What needs to be done
All lines in the records that carry the string "ankle" are to be shown.

----

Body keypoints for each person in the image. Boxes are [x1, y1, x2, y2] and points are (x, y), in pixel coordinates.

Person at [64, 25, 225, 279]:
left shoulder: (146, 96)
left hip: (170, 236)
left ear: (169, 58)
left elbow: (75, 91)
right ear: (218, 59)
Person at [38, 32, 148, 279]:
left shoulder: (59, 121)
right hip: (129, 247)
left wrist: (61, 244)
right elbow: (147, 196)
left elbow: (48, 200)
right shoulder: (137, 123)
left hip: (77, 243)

----

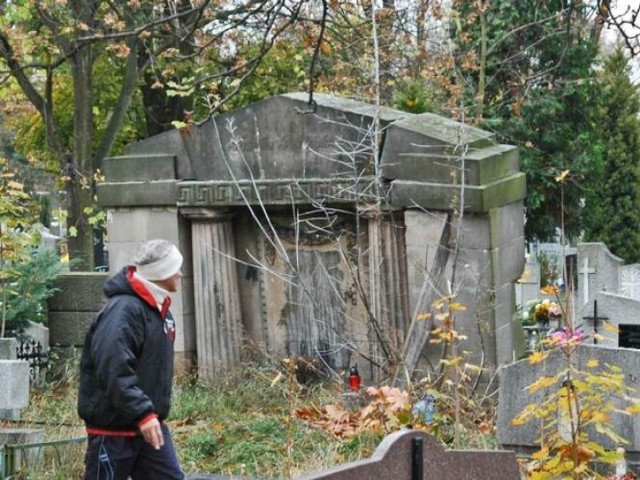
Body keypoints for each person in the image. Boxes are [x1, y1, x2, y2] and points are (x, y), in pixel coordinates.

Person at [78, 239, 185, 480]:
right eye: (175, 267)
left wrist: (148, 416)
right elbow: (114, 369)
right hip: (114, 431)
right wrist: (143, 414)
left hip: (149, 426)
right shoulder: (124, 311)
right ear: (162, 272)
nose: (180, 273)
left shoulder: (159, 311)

----

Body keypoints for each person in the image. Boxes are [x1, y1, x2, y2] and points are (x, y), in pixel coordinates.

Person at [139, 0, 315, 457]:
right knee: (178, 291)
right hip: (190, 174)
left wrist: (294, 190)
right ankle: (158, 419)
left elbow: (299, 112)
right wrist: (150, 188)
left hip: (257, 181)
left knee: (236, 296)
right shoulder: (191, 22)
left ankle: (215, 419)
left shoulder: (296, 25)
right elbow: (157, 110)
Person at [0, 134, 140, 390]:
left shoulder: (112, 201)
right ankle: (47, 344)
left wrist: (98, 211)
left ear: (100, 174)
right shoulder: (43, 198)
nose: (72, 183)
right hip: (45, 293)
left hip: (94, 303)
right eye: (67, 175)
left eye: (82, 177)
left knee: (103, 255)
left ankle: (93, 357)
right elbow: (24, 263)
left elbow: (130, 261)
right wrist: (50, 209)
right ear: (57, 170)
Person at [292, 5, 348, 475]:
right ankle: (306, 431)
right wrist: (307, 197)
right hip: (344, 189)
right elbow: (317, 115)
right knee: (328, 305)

----

Reply to the exercise
right ankle: (158, 419)
left ankle: (215, 419)
right ankle: (47, 344)
left ankle: (93, 357)
right ankle: (306, 431)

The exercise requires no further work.